BBC Gets Judge to Dismiss Lawsuit Over Use of 'Cosby Show' Clips

Carsey-Werner Co. sued for copyright infringement after clips were incorporated in a documentary titled "Bill Cosby: Fall of an American Icon."
Courtesy of Everett Collection

BBC and Sugar Films Limited have prevailed in a copyright lawsuit brought by the producer of The Cosby Show over use of clips in a documentary titled Bill Cosby: Fall of an American Icon. On Monday, a California federal judge dismissed the complaint from Carsey-Werner Company due to lack of personal jurisdiction.

Carsey-Werner filed suit in November and insisted that The Cosby Show still had commercial value. The plaintiff alleged that BBC's documentary film about sexual assault allegations directed at Cosby used too much copyrighted material without authorization.

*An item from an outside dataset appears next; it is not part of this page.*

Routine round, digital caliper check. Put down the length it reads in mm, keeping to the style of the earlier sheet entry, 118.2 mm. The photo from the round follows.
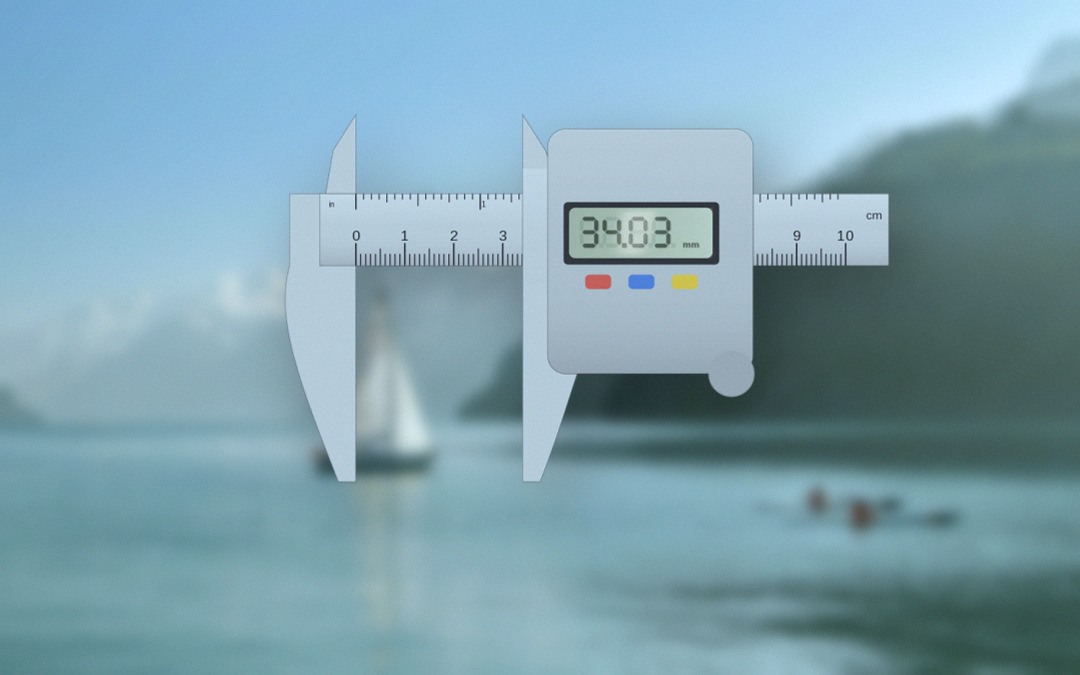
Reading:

The lawsuit seemed to set up a showdown over fair use. BBC and Sugar Films did nod to the potential defense that they made transformative use of The Cosby Show and didn't tarnish the licensing market. However, the defendants primarily attacked the complaint as coming in the wrong forum.

BBC argued no actionable infringement could possibly have taken place within a California federal court's jurisdiction because the documentary was only broadcast in the U.K., and while Fall of an American Icon was later available via the BBC’s iPlayer, "geoblocking" prevented it from being seen in the United States absent use of virtual private networks or proxy servers to evade restrictions.

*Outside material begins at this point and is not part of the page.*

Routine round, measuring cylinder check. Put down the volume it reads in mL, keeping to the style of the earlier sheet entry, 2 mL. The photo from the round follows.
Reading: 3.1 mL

The plaintiffs alleged that it was "a predictable consequence of BBC's decision to distribute [the Program] via the iPlayer that numerous individual located in California, and an even larger number of people located elsewhere in the USA, would access that website to view."

U.S. District Court Judge Percy Anderson agrees with BBC.

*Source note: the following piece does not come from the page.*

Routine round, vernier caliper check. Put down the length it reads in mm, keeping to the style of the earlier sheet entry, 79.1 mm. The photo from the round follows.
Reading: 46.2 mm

"That some California individuals may have viewed the Program does not establish that Defendants directed their conduct toward California, particularly because any viewership in California occurred despite Defendants’ intentions and their efforts to prevent it," he writes. 

The judge adds, "Unauthorized viewers outside of the United Kingdom do not provide a basis for personal jurisdiction; rather, Defendants’ relationship with California must arise out of contacts that they themselves created with the state. … Moreover, Plaintiff neither alleges nor offers actual evidence of the extent of viewership of the Program in California."

Anderson also rejects the argument that the Bill Cosby documentary was so "California-centric" as to find conduct directed at the state, and thus, jurisdiction. The judge says interviews and filming of location shots in Los Angeles aren't sufficient.

The case is dismissed without prejudice, meaning Carsey-Werner could attempt to try again and cure deficiencies. At this point, however, the case doesn't look like it's moving forward in the United States. Carsey-Werner could also try re-filing in the U.K. where the fight would likely center on "fair dealing" exceptions to intellectual property.